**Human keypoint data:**
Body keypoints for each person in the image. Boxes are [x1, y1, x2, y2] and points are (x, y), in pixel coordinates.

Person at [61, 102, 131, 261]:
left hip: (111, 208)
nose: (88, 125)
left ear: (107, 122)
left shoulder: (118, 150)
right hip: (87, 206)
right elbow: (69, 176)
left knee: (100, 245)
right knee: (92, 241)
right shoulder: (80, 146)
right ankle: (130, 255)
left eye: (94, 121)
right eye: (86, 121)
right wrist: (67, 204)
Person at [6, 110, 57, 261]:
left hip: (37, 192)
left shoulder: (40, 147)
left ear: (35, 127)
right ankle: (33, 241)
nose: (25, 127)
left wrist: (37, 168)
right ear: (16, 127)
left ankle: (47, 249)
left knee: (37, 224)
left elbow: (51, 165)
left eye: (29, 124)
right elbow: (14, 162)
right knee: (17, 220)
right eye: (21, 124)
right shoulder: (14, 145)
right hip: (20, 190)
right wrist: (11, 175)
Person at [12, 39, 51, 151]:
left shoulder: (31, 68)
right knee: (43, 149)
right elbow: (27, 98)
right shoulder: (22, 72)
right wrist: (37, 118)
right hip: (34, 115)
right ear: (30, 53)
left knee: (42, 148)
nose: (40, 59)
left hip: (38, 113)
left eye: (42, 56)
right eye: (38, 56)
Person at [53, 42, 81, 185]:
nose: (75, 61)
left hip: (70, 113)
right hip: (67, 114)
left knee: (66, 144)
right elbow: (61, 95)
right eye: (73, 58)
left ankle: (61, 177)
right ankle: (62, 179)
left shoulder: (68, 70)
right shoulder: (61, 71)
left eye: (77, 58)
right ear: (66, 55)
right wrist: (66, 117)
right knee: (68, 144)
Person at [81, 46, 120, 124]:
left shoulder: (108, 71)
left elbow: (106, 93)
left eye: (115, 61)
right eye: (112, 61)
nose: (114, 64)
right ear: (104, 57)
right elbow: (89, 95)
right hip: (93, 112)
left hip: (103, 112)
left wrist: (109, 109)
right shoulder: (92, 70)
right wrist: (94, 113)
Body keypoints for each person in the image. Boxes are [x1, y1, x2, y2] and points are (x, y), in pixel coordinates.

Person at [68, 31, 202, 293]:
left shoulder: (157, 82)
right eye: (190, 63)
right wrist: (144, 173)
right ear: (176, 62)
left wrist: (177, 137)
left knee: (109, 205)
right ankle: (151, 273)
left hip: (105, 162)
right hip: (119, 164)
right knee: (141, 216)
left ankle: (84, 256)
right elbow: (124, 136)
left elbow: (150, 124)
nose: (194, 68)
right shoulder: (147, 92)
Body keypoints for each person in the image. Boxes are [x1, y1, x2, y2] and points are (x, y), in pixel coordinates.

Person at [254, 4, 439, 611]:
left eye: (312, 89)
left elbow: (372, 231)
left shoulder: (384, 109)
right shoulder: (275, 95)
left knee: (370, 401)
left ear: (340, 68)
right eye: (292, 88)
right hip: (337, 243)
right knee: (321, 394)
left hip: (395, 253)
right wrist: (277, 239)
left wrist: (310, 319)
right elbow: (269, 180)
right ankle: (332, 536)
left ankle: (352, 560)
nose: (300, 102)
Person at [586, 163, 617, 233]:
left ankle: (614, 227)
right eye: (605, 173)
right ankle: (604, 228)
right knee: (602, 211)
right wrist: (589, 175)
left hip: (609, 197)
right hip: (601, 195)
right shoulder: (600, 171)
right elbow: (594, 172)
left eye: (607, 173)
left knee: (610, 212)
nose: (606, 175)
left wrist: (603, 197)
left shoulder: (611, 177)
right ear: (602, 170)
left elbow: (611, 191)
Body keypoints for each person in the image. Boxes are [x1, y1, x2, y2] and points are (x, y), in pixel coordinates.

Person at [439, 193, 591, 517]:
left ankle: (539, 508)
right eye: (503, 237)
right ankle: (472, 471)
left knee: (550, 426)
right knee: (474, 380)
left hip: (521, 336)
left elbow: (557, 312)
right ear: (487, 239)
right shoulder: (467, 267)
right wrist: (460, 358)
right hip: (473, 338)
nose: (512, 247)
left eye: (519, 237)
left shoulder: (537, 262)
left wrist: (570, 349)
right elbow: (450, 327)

**Exercise brief:**
Could you repeat every record above exactly as it stands?

**Finished exercise:**
Body keypoints for each person in the image. Boxes are [x1, y1, x2, y2] and points are (x, y), in pixel coordinates.

Person at [61, 102, 131, 261]:
left hip: (111, 208)
nose: (88, 125)
left ear: (107, 122)
left shoulder: (118, 150)
right hip: (87, 206)
right elbow: (69, 176)
left knee: (100, 245)
right knee: (92, 241)
right shoulder: (80, 146)
right ankle: (130, 255)
left eye: (94, 121)
right eye: (86, 121)
right wrist: (67, 204)
Person at [6, 110, 57, 261]:
left hip: (37, 192)
left shoulder: (40, 147)
left ear: (35, 127)
right ankle: (33, 241)
nose: (25, 127)
left wrist: (37, 168)
right ear: (16, 127)
left ankle: (47, 249)
left knee: (37, 224)
left elbow: (51, 165)
left eye: (29, 124)
right elbow: (14, 162)
right knee: (17, 220)
right eye: (21, 124)
right shoulder: (14, 145)
right hip: (20, 190)
right wrist: (11, 175)
Person at [12, 39, 51, 151]:
left shoulder: (31, 68)
right knee: (43, 149)
right elbow: (27, 98)
right shoulder: (22, 72)
right wrist: (37, 118)
right hip: (34, 115)
right ear: (30, 53)
left knee: (42, 148)
nose: (40, 59)
left hip: (38, 113)
left eye: (42, 56)
right eye: (38, 56)
Person at [53, 42, 81, 185]:
nose: (75, 61)
left hip: (70, 113)
right hip: (67, 114)
left knee: (66, 144)
right elbow: (61, 95)
right eye: (73, 58)
left ankle: (61, 177)
right ankle: (62, 179)
left shoulder: (68, 70)
right shoulder: (61, 71)
left eye: (77, 58)
right ear: (66, 55)
right wrist: (66, 117)
right knee: (68, 144)
Person at [81, 46, 120, 124]:
left shoulder: (108, 71)
left elbow: (106, 93)
left eye: (115, 61)
right eye: (112, 61)
nose: (114, 64)
right ear: (104, 57)
right elbow: (89, 95)
right hip: (93, 112)
left hip: (103, 112)
left wrist: (109, 109)
right shoulder: (92, 70)
right wrist: (94, 113)
Body keypoints for each person in the image. Boxes are [x1, y1, x2, y2] and points are (x, y), in pixel coordinates.

Person at [68, 31, 202, 293]:
left shoulder: (157, 82)
right eye: (190, 63)
right wrist: (144, 173)
right ear: (176, 62)
left wrist: (177, 137)
left knee: (109, 205)
right ankle: (151, 273)
left hip: (105, 162)
right hip: (119, 164)
right knee: (141, 216)
left ankle: (84, 256)
right elbow: (124, 136)
left elbow: (150, 124)
nose: (194, 68)
right shoulder: (147, 92)
Body keypoints for each person in the image. Boxes are [x1, y1, x2, y2] and points are (x, y), in pixel coordinates.

Person at [254, 4, 439, 611]:
left eye: (312, 89)
left elbow: (372, 231)
left shoulder: (384, 109)
right shoulder: (275, 95)
left knee: (370, 401)
left ear: (340, 68)
right eye: (292, 88)
right hip: (337, 243)
right knee: (321, 394)
left hip: (395, 253)
right wrist: (277, 239)
left wrist: (310, 319)
right elbow: (269, 180)
right ankle: (332, 536)
left ankle: (352, 560)
nose: (300, 102)
Person at [586, 163, 617, 233]:
left ankle: (614, 227)
right eye: (605, 173)
right ankle: (604, 228)
right knee: (602, 211)
right wrist: (589, 175)
left hip: (609, 197)
right hip: (601, 195)
right shoulder: (600, 171)
right elbow: (594, 172)
left eye: (607, 173)
left knee: (610, 212)
nose: (606, 175)
left wrist: (603, 197)
left shoulder: (611, 177)
right ear: (602, 170)
left elbow: (611, 191)
Body keypoints for each person in the image. Boxes are [x1, y1, x2, y2] and points are (x, y), in pixel coordinates.

Person at [439, 193, 591, 517]:
left ankle: (539, 508)
right eye: (503, 237)
right ankle: (472, 471)
left knee: (550, 426)
right knee: (474, 380)
left hip: (521, 336)
left elbow: (557, 312)
right ear: (487, 239)
right shoulder: (467, 267)
right wrist: (460, 358)
right hip: (473, 338)
nose: (512, 247)
left eye: (519, 237)
left shoulder: (537, 262)
left wrist: (570, 349)
right elbow: (450, 327)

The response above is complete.